Бунин, резко отставив чашку с киселем, начинал наливаться гневом.
В этот момент в спор вмешивался Зуров:
— Да, Толстой писал, что «патриотизм» — дурное чувство, от него следует избавляться.
Бунин изливает гневную тираду, пронзая острым взглядом то одного, то другого спорщика:
— А вы сами это читали? Вот, не читали. Я, простите, наслушался всякой болтовни по этому поводу: «Толстой антипатриот»! Вы верите в это? Кто любил Россию больше? Может, Савинков, Керенский или Лейба Бронштейн? Или, может, Ленин, ненавидевший русских и проводивший жизнь во всяческом довольстве на швейцарских курортах?
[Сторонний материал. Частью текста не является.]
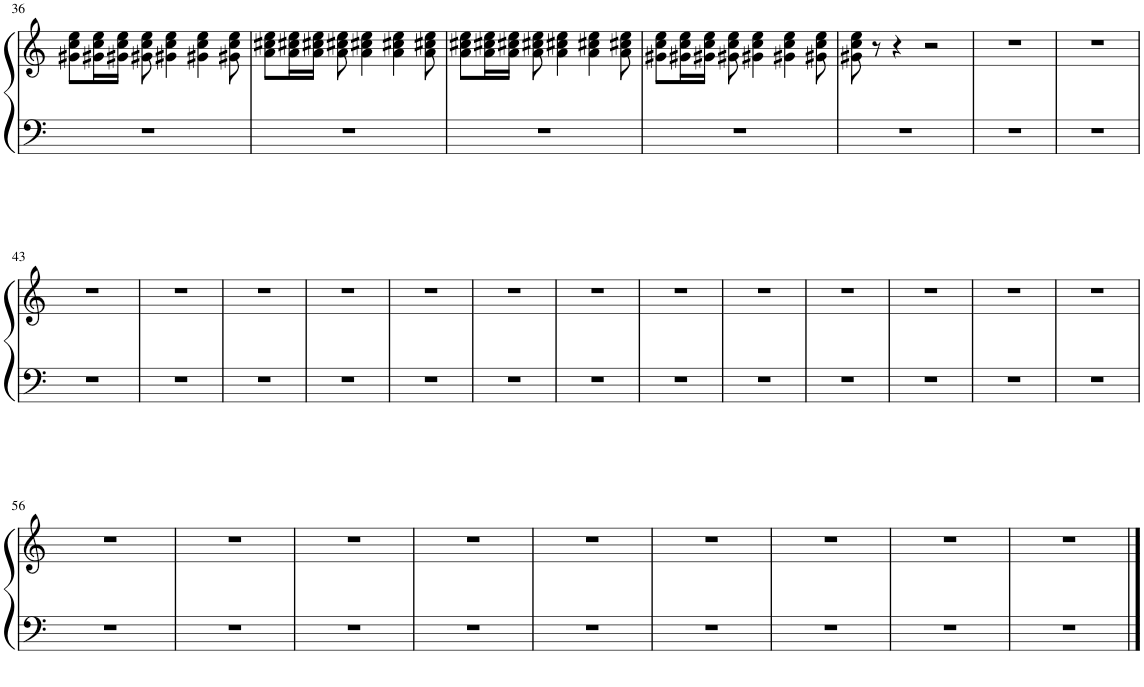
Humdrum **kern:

**kern	**kern
*part1	*part1
*staff2	*staff1
*I"Piano	*
*I'Pno	*
!!LO:PB:g=z
*clefF4	*clefG2
*k[]	*k[]
*M4/4	*M4/4
=36	=36
1r	8g#X\ 8cc\ 8ee\L
.	16g#X\ 16cc\ 16ee\L
.	16g#X\ 16cc\ 16ee\JJ
.	8g#X\ 8cc\ 8ee\
.	4g#X\ 4cc\ 4ee\
.	4g#X\ 4cc\ 4ee\
.	8g#X\ 8cc\ 8ee\
=37	=37
1r	8a\ 8cc#X\ 8ee\L
.	16a\ 16cc#X\ 16ee\L
.	16a\ 16cc#X\ 16ee\JJ
.	8a\ 8cc#X\ 8ee\
.	4a\ 4cc#X\ 4ee\
.	4a\ 4cc#X\ 4ee\
.	8a\ 8cc#X\ 8ee\
=38	=38
1r	8a\ 8cc#X\ 8ee\L
.	16a\ 16cc#X\ 16ee\L
.	16a\ 16cc#X\ 16ee\JJ
.	8a\ 8cc#X\ 8ee\
.	4a\ 4cc#X\ 4ee\
.	4a\ 4cc#X\ 4ee\
.	8a\ 8cc#X\ 8ee\
=39	=39
1r	8g#X\ 8cc\ 8ee\L
.	16g#X\ 16cc\ 16ee\L
.	16g#X\ 16cc\ 16ee\JJ
.	8g#X\ 8cc\ 8ee\
.	4g#X\ 4cc\ 4ee\
.	4g#X\ 4cc\ 4ee\
.	8g#X\ 8cc\ 8ee\
=40	=40
1r	8g#X\ 8cc\ 8ee\
.	8r
.	4r
.	2r
=41	=41
1r	1r
=42	=42
1r	1r
!!LO:LB:g=z
=43	=43
1r	1r
=44	=44
1r	1r
=45	=45
1r	1r
=46	=46
1r	1r
=47	=47
1r	1r
=48	=48
1r	1r
=49	=49
1r	1r
=50	=50
1r	1r
=51	=51
1r	1r
=52	=52
1r	1r
=53	=53
1r	1r
=54	=54
1r	1r
=55	=55
1r	1r
!!LO:LB:g=z
=56	=56
1r	1r
=57	=57
1r	1r
=58	=58
1r	1r
=59	=59
1r	1r
=60	=60
1r	1r
=61	=61
1r	1r
=62	=62
1r	1r
=63	=63
1r	1r
=64	=64
1r	1r
==	==
*-	*-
Так вот, если вы согласны, что Лев Николаевич принадлежит России больше, чем кто-либо другой, в том числе и его критики, то будем рассуждать дальше. Коли вы не торопитесь (а торопиться нам теперь некуда), то я пойду отыщу выписку, которую я сделал в каннской библиотеке.
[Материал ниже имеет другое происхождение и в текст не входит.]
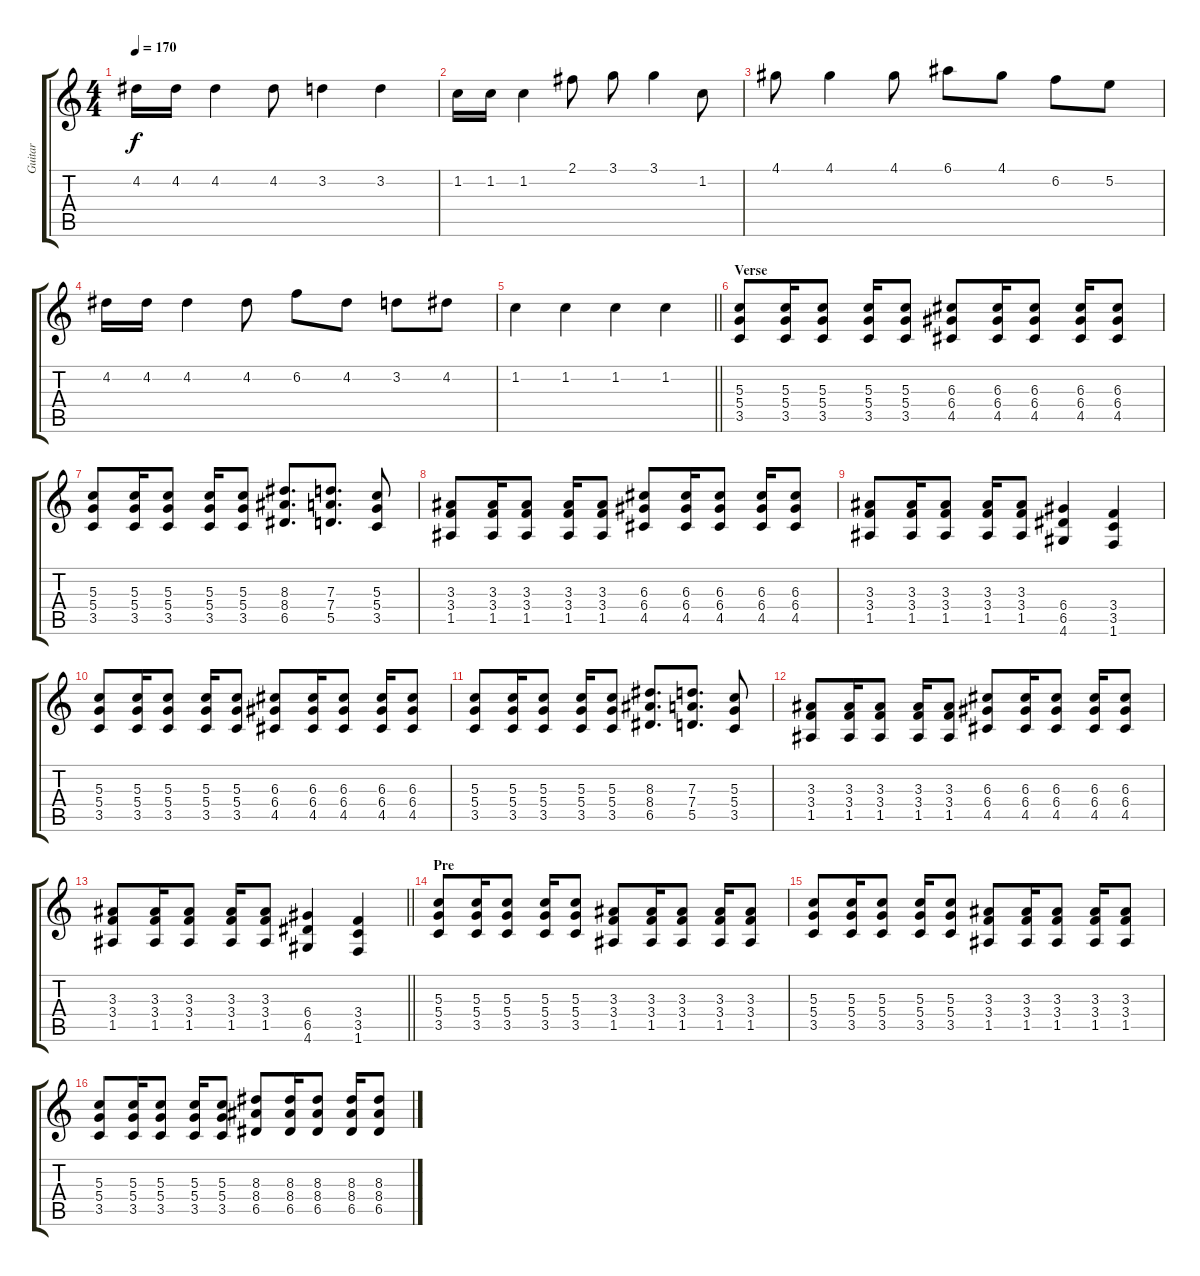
\track ("Guitar" "Guitar") {instrument distortionguitar}
\staff {score tabs}
\tuning (E4 B3 G3 D3 A2 E2) {hide}
\ts (4 4)
\tempo 170
\clef g2
\ks c
4.2.16{dy f} 4.2.16 4.2.4 4.2.8 3.2.4 3.2.4 |
1.2.16 1.2.16 1.2.4 2.1.8 3.1.8 3.1.4 1.2.8 |
4.1.8 4.1.4 4.1.8 6.1.8 4.1.8 6.2.8 5.2.8 |
4.2.16 4.2.16 4.2.4 4.2.8 6.2.8 4.2.8 3.2.8 4.2.8 |
\barLineRight lightlight
1.2.4 1.2.4 1.2.4 1.2.4 |
\section ("" "Verse")
(5.3 5.4 3.5).8 (5.3 5.4 3.5).16 (5.3 5.4 3.5).8 (5.3 5.4 3.5).16 (5.3 5.4 3.5).8 (6.3 6.4 4.5).8 (6.3 6.4 4.5).16 (6.3 6.4 4.5).8 (6.3 6.4 4.5).16 (6.3 6.4 4.5).8 |
(5.3 5.4 3.5).8 (5.3 5.4 3.5).16 (5.3 5.4 3.5).8 (5.3 5.4 3.5).16 (5.3 5.4 3.5).8 (8.3 8.4 6.5).8{d} (7.3 7.4 5.5).8{d} (5.3 5.4 3.5).8 |
(3.3 3.4 1.5).8 (3.3 3.4 1.5).16 (3.3 3.4 1.5).8 (3.3 3.4 1.5).16 (3.3 3.4 1.5).8 (6.3 6.4 4.5).8 (6.3 6.4 4.5).16 (6.3 6.4 4.5).8 (6.3 6.4 4.5).16 (6.3 6.4 4.5).8 |
(3.3 3.4 1.5).8 (3.3 3.4 1.5).16 (3.3 3.4 1.5).8 (3.3 3.4 1.5).16 (3.3 3.4 1.5).8 (6.4 6.5 4.6).4 (3.4 3.5 1.6).4 |
(5.3 5.4 3.5).8 (5.3 5.4 3.5).16 (5.3 5.4 3.5).8 (5.3 5.4 3.5).16 (5.3 5.4 3.5).8 (6.3 6.4 4.5).8 (6.3 6.4 4.5).16 (6.3 6.4 4.5).8 (6.3 6.4 4.5).16 (6.3 6.4 4.5).8 |
(5.3 5.4 3.5).8 (5.3 5.4 3.5).16 (5.3 5.4 3.5).8 (5.3 5.4 3.5).16 (5.3 5.4 3.5).8 (8.3 8.4 6.5).8{d} (7.3 7.4 5.5).8{d} (5.3 5.4 3.5).8 |
(3.3 3.4 1.5).8 (3.3 3.4 1.5).16 (3.3 3.4 1.5).8 (3.3 3.4 1.5).16 (3.3 3.4 1.5).8 (6.3 6.4 4.5).8 (6.3 6.4 4.5).16 (6.3 6.4 4.5).8 (6.3 6.4 4.5).16 (6.3 6.4 4.5).8 |
\barLineRight lightlight
(3.3 3.4 1.5).8 (3.3 3.4 1.5).16 (3.3 3.4 1.5).8 (3.3 3.4 1.5).16 (3.3 3.4 1.5).8 (6.4 6.5 4.6).4 (3.4 3.5 1.6).4 |
\section ("" "Pre")
(5.3 5.4 3.5).8 (5.3 5.4 3.5).16 (5.3 5.4 3.5).8 (5.3 5.4 3.5).16 (5.3 5.4 3.5).8 (3.3 3.4 1.5).8 (3.3 3.4 1.5).16 (3.3 3.4 1.5).8 (3.3 3.4 1.5).16 (3.3 3.4 1.5).8 |
(5.3 5.4 3.5).8 (5.3 5.4 3.5).16 (5.3 5.4 3.5).8 (5.3 5.4 3.5).16 (5.3 5.4 3.5).8 (3.3 3.4 1.5).8 (3.3 3.4 1.5).16 (3.3 3.4 1.5).8 (3.3 3.4 1.5).16 (3.3 3.4 1.5).8 |
(5.3 5.4 3.5).8 (5.3 5.4 3.5).16 (5.3 5.4 3.5).8 (5.3 5.4 3.5).16 (5.3 5.4 3.5).8 (8.3 8.4 6.5).8 (8.3 8.4 6.5).16 (8.3 8.4 6.5).8 (8.3 8.4 6.5).16 (8.3 8.4 6.5).8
Шлепая тапочками, Бунин удалился к себе наверх и долго не возвращался. Наконец он появился, держа в руках несколько исписанных листков.
— Критики ссылаются чаще всего на слова Толстого из его трактата «В чем моя вера?». Слушайте! «…Я знаю теперь, что разделение мое с другими народами есть зло, губящее мое благо, — я знаю и тот соблазн, который вводил меня в это зло, и не могу уже, как я делал это прежде, сознательно и спокойно служить ему. Я знаю, что соблазн этот состоит в заблуждении о том, что благо мое связано только с благом людей моего народа, а не с благом всех людей мира. Я знаю только, что единство мое с другими людьми не может быть нарушено чертою границы и распоряжениями правительств о принадлежности моей к такому или другому народу. Я знаю теперь, что все люди везде равны и братья. Вспоминая теперь все зло, которое я делал, испытал и видел вследствие вражды народов, мне ясно, что причиной всего был грубый обман, называемый патриотизмом и любовью к отечеству… То, что мне представлялось хорошим и высоким — любовь к отечеству, к своему народу, к своему государству, служение им в ущерб благу других людей, военные подвиги людей, — все это мне показалось отвратительным и жалким».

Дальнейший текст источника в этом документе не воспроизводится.